#### [DATA FOR ANALYSIS]
▬▬▬▬▬▬▬▬▬▬

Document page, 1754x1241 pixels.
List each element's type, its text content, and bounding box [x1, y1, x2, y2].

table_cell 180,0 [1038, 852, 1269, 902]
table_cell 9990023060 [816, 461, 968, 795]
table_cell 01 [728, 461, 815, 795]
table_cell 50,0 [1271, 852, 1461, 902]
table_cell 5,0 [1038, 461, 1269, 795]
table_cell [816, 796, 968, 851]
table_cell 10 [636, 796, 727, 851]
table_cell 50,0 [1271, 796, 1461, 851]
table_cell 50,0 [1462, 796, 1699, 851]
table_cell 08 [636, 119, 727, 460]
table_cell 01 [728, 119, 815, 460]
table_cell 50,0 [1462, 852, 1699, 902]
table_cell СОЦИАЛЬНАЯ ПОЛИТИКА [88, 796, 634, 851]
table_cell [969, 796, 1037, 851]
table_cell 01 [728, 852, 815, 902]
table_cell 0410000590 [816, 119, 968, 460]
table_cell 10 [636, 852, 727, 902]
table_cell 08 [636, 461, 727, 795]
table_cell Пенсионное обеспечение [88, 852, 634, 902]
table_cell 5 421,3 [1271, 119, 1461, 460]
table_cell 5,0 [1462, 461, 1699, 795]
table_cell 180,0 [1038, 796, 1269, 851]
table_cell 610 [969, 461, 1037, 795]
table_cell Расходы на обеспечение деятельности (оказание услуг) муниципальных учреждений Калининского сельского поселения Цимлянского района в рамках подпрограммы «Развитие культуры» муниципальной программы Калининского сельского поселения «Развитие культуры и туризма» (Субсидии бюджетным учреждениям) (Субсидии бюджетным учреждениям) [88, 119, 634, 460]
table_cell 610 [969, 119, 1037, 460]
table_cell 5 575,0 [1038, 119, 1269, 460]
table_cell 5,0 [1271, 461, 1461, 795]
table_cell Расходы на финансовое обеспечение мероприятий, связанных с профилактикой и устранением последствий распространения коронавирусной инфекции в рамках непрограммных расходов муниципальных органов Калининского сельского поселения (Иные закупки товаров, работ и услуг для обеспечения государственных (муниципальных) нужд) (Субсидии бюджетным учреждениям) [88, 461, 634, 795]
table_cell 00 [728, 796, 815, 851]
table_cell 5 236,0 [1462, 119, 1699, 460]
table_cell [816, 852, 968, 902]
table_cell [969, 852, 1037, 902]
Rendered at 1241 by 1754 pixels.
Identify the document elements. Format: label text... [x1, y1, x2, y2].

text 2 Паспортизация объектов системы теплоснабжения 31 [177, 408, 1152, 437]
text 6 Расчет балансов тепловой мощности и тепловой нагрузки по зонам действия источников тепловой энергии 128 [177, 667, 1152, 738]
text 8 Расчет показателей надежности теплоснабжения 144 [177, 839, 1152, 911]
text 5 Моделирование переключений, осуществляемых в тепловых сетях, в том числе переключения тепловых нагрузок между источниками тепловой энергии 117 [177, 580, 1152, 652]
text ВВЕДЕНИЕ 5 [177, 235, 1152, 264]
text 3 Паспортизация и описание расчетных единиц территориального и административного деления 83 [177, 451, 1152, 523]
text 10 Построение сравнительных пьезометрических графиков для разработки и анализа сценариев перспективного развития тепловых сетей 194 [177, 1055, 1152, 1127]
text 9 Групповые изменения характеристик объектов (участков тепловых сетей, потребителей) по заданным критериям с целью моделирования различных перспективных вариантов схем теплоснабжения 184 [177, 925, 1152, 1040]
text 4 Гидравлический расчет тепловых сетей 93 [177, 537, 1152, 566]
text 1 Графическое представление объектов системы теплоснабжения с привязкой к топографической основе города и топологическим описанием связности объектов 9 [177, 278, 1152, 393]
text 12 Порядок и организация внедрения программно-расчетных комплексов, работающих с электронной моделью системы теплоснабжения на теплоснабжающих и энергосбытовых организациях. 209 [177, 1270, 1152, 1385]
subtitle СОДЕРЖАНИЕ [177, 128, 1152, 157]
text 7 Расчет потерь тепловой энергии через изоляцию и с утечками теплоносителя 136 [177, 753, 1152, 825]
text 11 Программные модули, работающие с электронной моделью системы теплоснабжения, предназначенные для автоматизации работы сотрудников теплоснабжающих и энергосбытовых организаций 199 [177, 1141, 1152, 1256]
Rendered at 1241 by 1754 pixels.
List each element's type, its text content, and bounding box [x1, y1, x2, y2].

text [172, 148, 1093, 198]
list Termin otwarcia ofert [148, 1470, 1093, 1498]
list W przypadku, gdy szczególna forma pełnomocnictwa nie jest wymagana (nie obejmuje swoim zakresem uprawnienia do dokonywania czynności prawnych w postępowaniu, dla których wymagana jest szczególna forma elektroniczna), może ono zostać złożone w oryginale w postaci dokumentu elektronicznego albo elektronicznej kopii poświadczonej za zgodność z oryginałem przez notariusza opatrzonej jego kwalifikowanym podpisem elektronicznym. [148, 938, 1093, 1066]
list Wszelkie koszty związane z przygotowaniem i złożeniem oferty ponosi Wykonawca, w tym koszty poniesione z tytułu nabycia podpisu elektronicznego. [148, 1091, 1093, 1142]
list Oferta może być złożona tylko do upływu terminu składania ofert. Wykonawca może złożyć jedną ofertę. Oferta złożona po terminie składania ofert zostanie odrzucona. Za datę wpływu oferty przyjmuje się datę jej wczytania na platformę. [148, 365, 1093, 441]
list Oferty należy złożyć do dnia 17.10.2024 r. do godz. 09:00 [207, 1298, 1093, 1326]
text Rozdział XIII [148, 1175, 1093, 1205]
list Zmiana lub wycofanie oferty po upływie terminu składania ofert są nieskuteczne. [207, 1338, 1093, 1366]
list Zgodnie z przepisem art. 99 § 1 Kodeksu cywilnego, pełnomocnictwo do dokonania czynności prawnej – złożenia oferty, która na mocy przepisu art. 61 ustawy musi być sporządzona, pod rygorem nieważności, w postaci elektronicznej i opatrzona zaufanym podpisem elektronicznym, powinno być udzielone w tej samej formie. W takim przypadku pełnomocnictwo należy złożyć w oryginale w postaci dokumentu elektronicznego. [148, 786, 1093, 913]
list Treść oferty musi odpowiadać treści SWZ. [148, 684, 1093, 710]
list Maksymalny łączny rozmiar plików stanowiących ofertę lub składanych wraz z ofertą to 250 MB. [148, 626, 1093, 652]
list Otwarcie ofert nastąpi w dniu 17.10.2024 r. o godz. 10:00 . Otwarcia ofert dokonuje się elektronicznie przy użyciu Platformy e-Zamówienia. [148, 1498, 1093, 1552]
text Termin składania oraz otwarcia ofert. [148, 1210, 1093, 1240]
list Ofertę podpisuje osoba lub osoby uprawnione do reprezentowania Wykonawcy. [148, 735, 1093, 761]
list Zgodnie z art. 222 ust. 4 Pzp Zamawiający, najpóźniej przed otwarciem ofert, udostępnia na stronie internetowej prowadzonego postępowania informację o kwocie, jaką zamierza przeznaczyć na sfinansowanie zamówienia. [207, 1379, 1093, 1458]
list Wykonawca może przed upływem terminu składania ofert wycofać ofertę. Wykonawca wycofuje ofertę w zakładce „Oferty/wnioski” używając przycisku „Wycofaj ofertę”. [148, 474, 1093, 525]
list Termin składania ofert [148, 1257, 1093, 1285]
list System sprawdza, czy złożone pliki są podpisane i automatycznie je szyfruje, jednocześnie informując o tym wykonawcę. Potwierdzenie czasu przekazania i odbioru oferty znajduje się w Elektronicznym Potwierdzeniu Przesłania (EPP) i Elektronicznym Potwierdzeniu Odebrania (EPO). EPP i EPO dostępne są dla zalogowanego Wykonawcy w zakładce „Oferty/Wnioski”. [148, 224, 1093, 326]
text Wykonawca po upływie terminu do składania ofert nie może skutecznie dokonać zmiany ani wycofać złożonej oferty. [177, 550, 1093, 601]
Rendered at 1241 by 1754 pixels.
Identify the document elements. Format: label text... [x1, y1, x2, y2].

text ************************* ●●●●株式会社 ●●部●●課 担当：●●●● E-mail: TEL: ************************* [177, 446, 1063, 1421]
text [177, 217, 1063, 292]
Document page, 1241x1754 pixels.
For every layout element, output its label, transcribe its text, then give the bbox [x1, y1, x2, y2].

▬▬▬▬▬▬▬▬▬▬

Within the records, filter for lines that contain the word "godz" and show each one.

list Oferty należy złożyć do dnia 17.10.2024 r. do godz. 09:00 [207, 1298, 1093, 1326]
list Otwarcie ofert nastąpi w dniu 17.10.2024 r. o godz. 10:00 . Otwarcia ofert dokonuje się elektronicznie przy użyciu Platformy e-Zamówienia. [148, 1498, 1093, 1552]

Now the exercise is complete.